Parenting is hard. I worry about my kids every day. And our Heavenly Parents seemingly experience parenthood in a similar way; one filled with pain when Their children feel pain. Elder Jeffrey R. Holland added, “That single, riveting scene does more to teach the true nature of God than any theological treatise could ever convey,” and, I’d add, more to teach the parental nature of our Father and Mother in Heaven than we could imagine. They experience those same emotions we feel as parents, watching us stumble and fall and rebel and change our minds and sometimes come back, sometimes not.
We’ve been taught consistently that our children’s choices are a barometer of success or failure as parents. We know our job is to love them, but we fall back into making it a cause-and-effect: Love them, and they’ll make the right choices. Love them, and they’ll stay in the church. Love them, and they’ll live up to your expectations for them.
But our children will make their choices. They’ll live their lives. They’ll be who they’re going to be. As parents, we probably don’t have as much control of those things as we think we do.

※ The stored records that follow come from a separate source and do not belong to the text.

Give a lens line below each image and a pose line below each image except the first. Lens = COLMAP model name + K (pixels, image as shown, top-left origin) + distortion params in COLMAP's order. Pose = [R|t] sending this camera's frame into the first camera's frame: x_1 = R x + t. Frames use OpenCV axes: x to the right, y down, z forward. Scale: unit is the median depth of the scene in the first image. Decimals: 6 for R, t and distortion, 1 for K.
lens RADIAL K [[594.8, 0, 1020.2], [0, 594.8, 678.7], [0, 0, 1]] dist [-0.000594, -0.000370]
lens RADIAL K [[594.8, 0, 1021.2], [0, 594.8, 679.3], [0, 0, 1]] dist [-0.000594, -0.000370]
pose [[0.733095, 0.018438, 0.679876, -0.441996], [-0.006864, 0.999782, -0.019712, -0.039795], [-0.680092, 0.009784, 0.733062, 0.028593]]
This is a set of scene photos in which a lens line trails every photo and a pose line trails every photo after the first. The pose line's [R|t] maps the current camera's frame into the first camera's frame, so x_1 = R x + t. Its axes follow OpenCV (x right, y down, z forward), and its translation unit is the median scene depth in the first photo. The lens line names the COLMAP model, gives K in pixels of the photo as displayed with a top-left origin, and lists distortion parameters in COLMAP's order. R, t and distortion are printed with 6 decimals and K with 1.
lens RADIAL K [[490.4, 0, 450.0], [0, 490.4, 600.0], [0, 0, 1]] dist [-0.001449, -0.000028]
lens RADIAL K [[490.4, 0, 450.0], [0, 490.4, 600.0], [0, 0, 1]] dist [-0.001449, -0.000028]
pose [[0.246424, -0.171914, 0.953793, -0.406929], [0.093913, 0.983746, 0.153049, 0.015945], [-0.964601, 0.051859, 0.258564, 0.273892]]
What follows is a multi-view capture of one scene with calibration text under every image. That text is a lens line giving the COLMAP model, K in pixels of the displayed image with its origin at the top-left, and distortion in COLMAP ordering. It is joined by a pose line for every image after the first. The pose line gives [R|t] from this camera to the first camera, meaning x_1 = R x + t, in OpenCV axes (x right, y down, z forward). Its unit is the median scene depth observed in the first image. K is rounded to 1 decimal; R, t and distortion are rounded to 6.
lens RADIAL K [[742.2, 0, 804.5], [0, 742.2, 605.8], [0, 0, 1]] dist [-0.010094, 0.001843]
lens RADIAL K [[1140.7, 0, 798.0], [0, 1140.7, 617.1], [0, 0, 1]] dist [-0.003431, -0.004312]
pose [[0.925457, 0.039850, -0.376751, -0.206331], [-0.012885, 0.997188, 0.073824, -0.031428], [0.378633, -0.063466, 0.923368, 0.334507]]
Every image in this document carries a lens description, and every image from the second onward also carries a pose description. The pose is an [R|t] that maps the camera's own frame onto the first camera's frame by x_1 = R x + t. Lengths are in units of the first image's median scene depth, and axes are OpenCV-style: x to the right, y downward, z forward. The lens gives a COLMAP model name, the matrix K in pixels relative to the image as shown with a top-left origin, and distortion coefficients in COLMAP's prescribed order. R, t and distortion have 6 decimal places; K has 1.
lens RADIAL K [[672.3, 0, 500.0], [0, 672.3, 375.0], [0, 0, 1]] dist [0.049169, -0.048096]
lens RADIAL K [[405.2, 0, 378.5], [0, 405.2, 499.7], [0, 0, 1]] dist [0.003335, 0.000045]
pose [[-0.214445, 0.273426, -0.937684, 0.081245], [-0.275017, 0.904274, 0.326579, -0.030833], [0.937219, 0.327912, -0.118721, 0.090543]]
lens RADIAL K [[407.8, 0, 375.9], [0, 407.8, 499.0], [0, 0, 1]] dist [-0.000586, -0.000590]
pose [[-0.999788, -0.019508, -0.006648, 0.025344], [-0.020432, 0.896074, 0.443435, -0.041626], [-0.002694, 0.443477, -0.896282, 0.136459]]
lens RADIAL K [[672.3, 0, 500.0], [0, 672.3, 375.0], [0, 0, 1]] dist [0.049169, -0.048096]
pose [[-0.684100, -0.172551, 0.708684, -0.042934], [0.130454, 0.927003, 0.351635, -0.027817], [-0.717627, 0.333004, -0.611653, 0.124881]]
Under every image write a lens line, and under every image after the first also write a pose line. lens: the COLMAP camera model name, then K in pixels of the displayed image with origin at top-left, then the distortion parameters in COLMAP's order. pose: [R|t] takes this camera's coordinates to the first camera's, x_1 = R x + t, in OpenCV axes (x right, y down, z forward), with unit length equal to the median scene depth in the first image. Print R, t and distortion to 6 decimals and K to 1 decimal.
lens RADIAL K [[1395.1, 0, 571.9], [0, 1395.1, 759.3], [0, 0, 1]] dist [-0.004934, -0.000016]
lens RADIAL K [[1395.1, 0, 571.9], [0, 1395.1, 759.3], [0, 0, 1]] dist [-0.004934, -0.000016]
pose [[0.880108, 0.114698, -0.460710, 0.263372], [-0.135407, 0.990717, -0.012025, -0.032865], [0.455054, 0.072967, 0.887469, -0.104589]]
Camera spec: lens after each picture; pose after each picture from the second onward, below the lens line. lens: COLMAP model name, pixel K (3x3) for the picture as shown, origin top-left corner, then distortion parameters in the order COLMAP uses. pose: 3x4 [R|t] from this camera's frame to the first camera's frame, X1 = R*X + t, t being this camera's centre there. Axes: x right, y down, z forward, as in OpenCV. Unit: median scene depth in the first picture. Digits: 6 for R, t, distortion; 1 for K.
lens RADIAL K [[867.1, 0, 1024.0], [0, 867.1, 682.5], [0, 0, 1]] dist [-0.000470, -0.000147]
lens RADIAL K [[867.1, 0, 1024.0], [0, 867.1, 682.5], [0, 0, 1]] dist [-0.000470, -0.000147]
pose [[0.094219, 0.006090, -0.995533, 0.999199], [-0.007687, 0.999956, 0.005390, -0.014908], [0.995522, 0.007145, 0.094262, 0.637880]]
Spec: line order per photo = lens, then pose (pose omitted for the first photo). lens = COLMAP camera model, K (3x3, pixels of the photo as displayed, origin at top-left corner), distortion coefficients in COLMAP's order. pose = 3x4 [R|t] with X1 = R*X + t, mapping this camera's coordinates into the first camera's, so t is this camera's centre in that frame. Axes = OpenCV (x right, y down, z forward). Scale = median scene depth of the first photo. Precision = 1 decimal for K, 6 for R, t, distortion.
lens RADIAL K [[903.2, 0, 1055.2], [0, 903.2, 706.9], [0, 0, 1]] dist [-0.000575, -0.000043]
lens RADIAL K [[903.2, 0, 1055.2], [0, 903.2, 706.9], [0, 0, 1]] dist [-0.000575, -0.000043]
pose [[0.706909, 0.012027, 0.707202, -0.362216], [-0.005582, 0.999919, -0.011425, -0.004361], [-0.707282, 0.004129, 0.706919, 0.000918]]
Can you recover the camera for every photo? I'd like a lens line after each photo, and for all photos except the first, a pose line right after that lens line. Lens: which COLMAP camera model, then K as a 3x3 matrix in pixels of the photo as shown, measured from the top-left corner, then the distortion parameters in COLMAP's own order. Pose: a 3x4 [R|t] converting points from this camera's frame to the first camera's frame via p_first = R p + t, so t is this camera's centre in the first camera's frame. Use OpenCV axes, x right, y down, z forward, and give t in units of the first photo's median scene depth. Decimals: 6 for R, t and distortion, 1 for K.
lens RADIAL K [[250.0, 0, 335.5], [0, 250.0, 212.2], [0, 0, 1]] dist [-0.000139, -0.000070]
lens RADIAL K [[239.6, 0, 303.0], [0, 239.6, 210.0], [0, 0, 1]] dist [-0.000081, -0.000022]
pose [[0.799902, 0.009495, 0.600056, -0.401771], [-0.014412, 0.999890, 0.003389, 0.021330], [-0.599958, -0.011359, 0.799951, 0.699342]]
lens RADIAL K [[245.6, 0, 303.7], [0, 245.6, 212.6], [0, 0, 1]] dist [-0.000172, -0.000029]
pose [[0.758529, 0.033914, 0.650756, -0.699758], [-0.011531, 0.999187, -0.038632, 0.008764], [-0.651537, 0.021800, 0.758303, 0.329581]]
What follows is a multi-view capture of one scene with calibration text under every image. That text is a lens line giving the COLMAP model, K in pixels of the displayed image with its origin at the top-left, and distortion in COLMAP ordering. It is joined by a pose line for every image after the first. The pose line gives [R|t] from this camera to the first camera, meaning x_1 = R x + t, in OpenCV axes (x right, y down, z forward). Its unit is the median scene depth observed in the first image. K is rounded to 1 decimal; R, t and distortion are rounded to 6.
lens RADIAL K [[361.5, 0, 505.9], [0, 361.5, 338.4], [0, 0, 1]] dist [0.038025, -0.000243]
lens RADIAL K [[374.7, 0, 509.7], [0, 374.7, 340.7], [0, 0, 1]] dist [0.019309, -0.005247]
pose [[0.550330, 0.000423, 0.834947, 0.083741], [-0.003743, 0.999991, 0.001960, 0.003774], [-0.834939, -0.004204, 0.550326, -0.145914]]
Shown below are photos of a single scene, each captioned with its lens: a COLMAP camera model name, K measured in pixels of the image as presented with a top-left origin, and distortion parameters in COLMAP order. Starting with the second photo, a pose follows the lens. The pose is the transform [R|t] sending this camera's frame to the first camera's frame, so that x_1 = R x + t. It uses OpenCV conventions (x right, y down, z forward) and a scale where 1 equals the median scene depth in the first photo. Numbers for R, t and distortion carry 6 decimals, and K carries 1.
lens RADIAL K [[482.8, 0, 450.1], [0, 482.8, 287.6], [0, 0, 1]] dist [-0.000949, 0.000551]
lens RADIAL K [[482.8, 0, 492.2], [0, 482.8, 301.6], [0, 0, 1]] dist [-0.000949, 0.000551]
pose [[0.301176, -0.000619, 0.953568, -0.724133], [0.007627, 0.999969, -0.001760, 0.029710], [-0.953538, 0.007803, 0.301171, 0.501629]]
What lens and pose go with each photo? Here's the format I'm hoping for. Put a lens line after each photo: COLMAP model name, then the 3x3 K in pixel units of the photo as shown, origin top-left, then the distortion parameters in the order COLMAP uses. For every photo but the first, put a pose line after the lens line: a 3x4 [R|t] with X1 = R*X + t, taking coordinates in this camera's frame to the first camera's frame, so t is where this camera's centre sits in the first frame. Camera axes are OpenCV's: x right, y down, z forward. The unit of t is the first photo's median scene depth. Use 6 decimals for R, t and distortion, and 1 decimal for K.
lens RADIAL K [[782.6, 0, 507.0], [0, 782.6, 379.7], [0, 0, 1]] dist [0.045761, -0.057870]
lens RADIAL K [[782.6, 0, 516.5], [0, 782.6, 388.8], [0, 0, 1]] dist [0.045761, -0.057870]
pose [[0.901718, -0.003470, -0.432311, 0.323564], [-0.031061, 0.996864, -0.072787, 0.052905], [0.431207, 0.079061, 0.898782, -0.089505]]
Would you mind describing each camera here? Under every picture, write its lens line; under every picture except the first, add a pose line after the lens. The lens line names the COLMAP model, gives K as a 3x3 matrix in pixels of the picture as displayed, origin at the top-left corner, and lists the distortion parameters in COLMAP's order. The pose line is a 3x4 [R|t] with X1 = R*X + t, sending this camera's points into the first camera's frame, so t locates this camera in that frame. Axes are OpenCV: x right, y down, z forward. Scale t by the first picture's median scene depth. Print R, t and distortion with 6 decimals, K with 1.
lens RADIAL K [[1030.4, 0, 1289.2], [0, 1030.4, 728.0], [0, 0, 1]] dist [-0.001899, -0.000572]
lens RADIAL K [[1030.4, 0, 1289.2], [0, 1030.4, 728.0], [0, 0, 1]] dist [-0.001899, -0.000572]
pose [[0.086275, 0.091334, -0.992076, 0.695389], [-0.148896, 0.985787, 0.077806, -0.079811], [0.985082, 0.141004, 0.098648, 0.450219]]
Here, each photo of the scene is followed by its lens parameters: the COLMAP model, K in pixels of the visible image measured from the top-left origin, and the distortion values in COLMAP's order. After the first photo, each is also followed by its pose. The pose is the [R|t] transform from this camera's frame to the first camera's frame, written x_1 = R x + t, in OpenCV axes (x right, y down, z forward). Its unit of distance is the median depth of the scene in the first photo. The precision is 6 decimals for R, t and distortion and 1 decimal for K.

And maybe our job as parents is just to love them. That’s success. We don’t love them because we want or expect something from them, but just because we love them.
And that’s a success that can compensate for anything else we do.
I want to be very careful here, because it’s a fallacy in the Church that having a child step away from the Church is the worst thing that can happen to a parent. I only talk about it here in order to hold up a mirror to our culture. We’re riddled with devastating stories of parents who disown a child, or stop speaking to them, because their relationship with the Church has changed. I don’t think that’s what loving Heavenly Parents would want us to do.
One irony is that parents who accept those premises often end up putting way too much pressure on their children, and that can lead to the opposite of the desired outcome. According to the traditional LDS understanding of the pre-existence, a huge portion of the Heavenly Parents’ children decided they didn’t want anything to do with the plan, so why should we mere mortals expect to do better?
I really like this article. Thank you for taking the time to write this and share your thoughts. In my experience as a parent of 2 young adults, a teenager and a 12 year old, the pressure to parent my children in a certain way so that they fit into a box or “check off the boxes” was ruining our relationships and I had to decide that it was more important to me to create heaven on earth now. I had to evolve, and in a way. “release” myself from what I thought parenting needed or “should” look like…it’s an ongoing process and writing like this really help me.